Seit Bushs erstem Afrikabesuch haben sich die USA in Afrika militärisch stärker engagiert als in der gesamten Zeit seit dem Ende des Kalten Kriegs. Dabei werden zwei grundlegende Ziele verfolgt: Zum einen sollen der ungehinderte Zugang zu den wichtigen Märkten und der Zugriff auf strategisch wichtige Rohstoffe garantiert werden, zum anderen geht es um die militärische Sicherung von Verkehrswegen, damit die Rohstoffe bis in die USA gelangen können.
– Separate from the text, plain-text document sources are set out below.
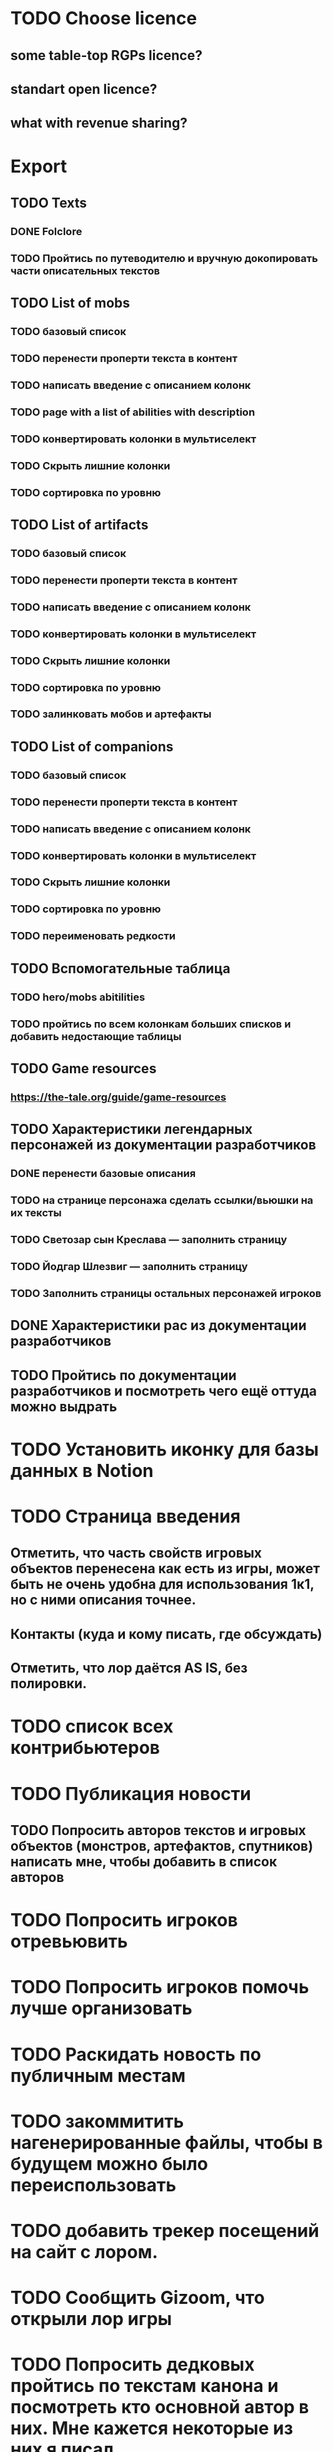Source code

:
* TODO Choose licence

** some table-top RGPs licence?

** standart open licence?

** what with revenue sharing?

* Export

** TODO Texts

*** DONE Folclore

*** TODO Пройтись по путеводителю и вручную докопировать части описательных текстов

** TODO List of mobs

*** TODO базовый список

*** TODO перенести проперти текста в контент

*** TODO написать введение с описанием колонк

*** TODO page with a list of abilities with description

*** TODO конвертировать колонки в мультиселект

*** TODO Скрыть лишние колонки

*** TODO сортировка по уровню

** TODO List of artifacts

*** TODO базовый список

*** TODO перенести проперти текста в контент

*** TODO написать введение с описанием колонк
*** TODO конвертировать колонки в мультиселект

*** TODO Скрыть лишние колонки

*** TODO сортировка по уровню

*** TODO залинковать мобов и артефакты


** TODO List of companions

*** TODO базовый список

*** TODO перенести проперти текста в контент

*** TODO написать введение с описанием колонк
*** TODO конвертировать колонки в мультиселект

*** TODO Скрыть лишние колонки

*** TODO сортировка по уровню

*** TODO переименовать редкости


** TODO Вспомогательные таблица

*** TODO hero/mobs abitilities

*** TODO пройтись по всем колонкам больших списков и добавить недостающие таблицы
** TODO Game resources

*** https://the-tale.org/guide/game-resources

** TODO Характеристики легендарных персонажей из документации разработчиков

*** DONE перенести базовые описания

*** TODO на странице персонажа сделать ссылки/вьюшки на их тексты

*** TODO Светозар сын Креслава — заполнить страницу

*** TODO Йодгар Шлезвиг — заполнить страницу

*** TODO Заполнить страницы остальных персонажей игроков

** DONE Характеристики рас из документации разработчиков

** TODO Пройтись по документации разработчиков и посмотреть чего ещё оттуда можно выдрать

* TODO Установить иконку для базы данных в Notion

* TODO Страница введения

** Отметить, что часть свойств игровых объектов перенесена как есть из игры, может быть не очень удобна для использования 1к1, но с ними описания точнее.

** Контакты (куда и кому писать, где обсуждать)

** Отметить, что лор даётся AS IS, без полировки.

* TODO список всех контрибьютеров

* TODO Публикация новости

** TODO Попросить авторов текстов и игровых объектов (монстров, артефактов, спутников) написать мне, чтобы добавить в список авторов

* TODO Попросить игроков отревьювить

* TODO Попросить игроков помочь лучше организовать

* TODO Раскидать новость по публичным местам

* TODO закоммитить нагенерированные файлы, чтобы в будущем можно было переиспользовать

* TODO добавить трекер посещений на сайт с лором.

* TODO Сообщить Gizoom, что открыли лор игры

* TODO Попросить дедковых пройтись по текстам канона и посмотреть кто основной автор в них. Мне кажется некоторые из них я писал

* TODO прошерстить раздел форума про мир и перенести ответы в лор

* TODO отдельная лицензия для графики?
Offensichtlichster Ausdruck für diese neue Strategie ist die Einrichtung des neuen AfrikaKommandos der USA-Streitkräfte (Africom) unter Vier-Sterne-General William Ward, das am 1. Oktober 2007 seine Arbeit aufgenommen hat. Die Zentrale ist zunächst in Stuttgart, im USHauptquartier des europäischen Kommandos, angesiedelt worden. Bis Ende 2008 soll das Kommando aber nach Afrika verlegt werden. Als Aufgabenstellung nennt das Pentagon die »Terrorgefahr«, die von zerfallenden Staaten ausgehe. So soll die verstärkte Präsenz von USATruppen in Afrika verhindern, dass »instabile Länder« von Extremisten als Unterschlupf und zum Anwerben von Kämpfern genutzt werden.
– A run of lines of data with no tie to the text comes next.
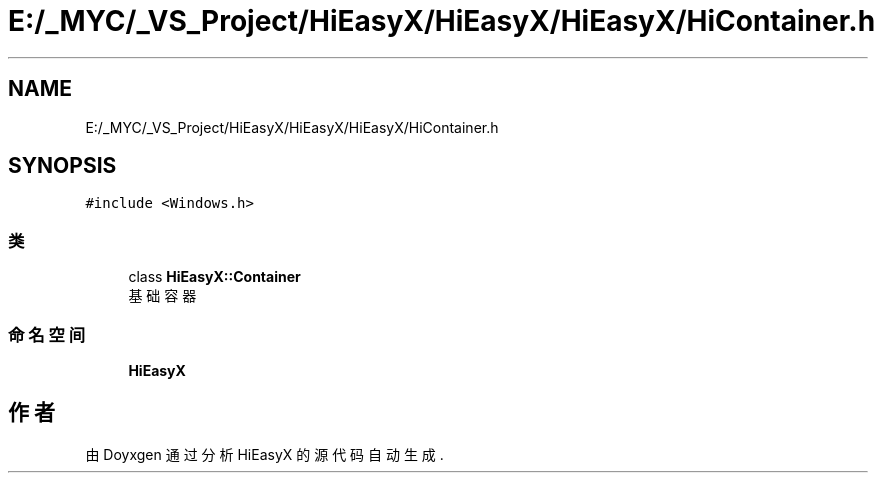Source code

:.TH "E:/_MYC/_VS_Project/HiEasyX/HiEasyX/HiEasyX/HiContainer.h" 3 "2023年 一月 13日 星期五" "Version Ver 0.3.0" "HiEasyX" \" -*- nroff -*-
.ad l
.nh
.SH NAME
E:/_MYC/_VS_Project/HiEasyX/HiEasyX/HiEasyX/HiContainer.h
.SH SYNOPSIS
.br
.PP
\fC#include <Windows\&.h>\fP
.br

.SS "类"

.in +1c
.ti -1c
.RI "class \fBHiEasyX::Container\fP"
.br
.RI "基础容器 "
.in -1c
.SS "命名空间"

.in +1c
.ti -1c
.RI " \fBHiEasyX\fP"
.br
.in -1c
.SH "作者"
.PP 
由 Doyxgen 通过分析 HiEasyX 的 源代码自动生成\&.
In Afrika selbst hat sich das gewachsene Interesse seitens der USA, Chinas und mit Abstand der EU in relativ hohen Wachstumsraten niedergeschlagen Doch bei der Normalbevölkerung kommt davon nichts an. Über 300 Millionen der gut 900 Millionen Afrikaner leben statistisch von weniger als einem US-Dollar pro Tag. An ihnen gehen der Boom und die USA-Strategie komplett vorbei. Bushs Reise wird daran nichts ändern.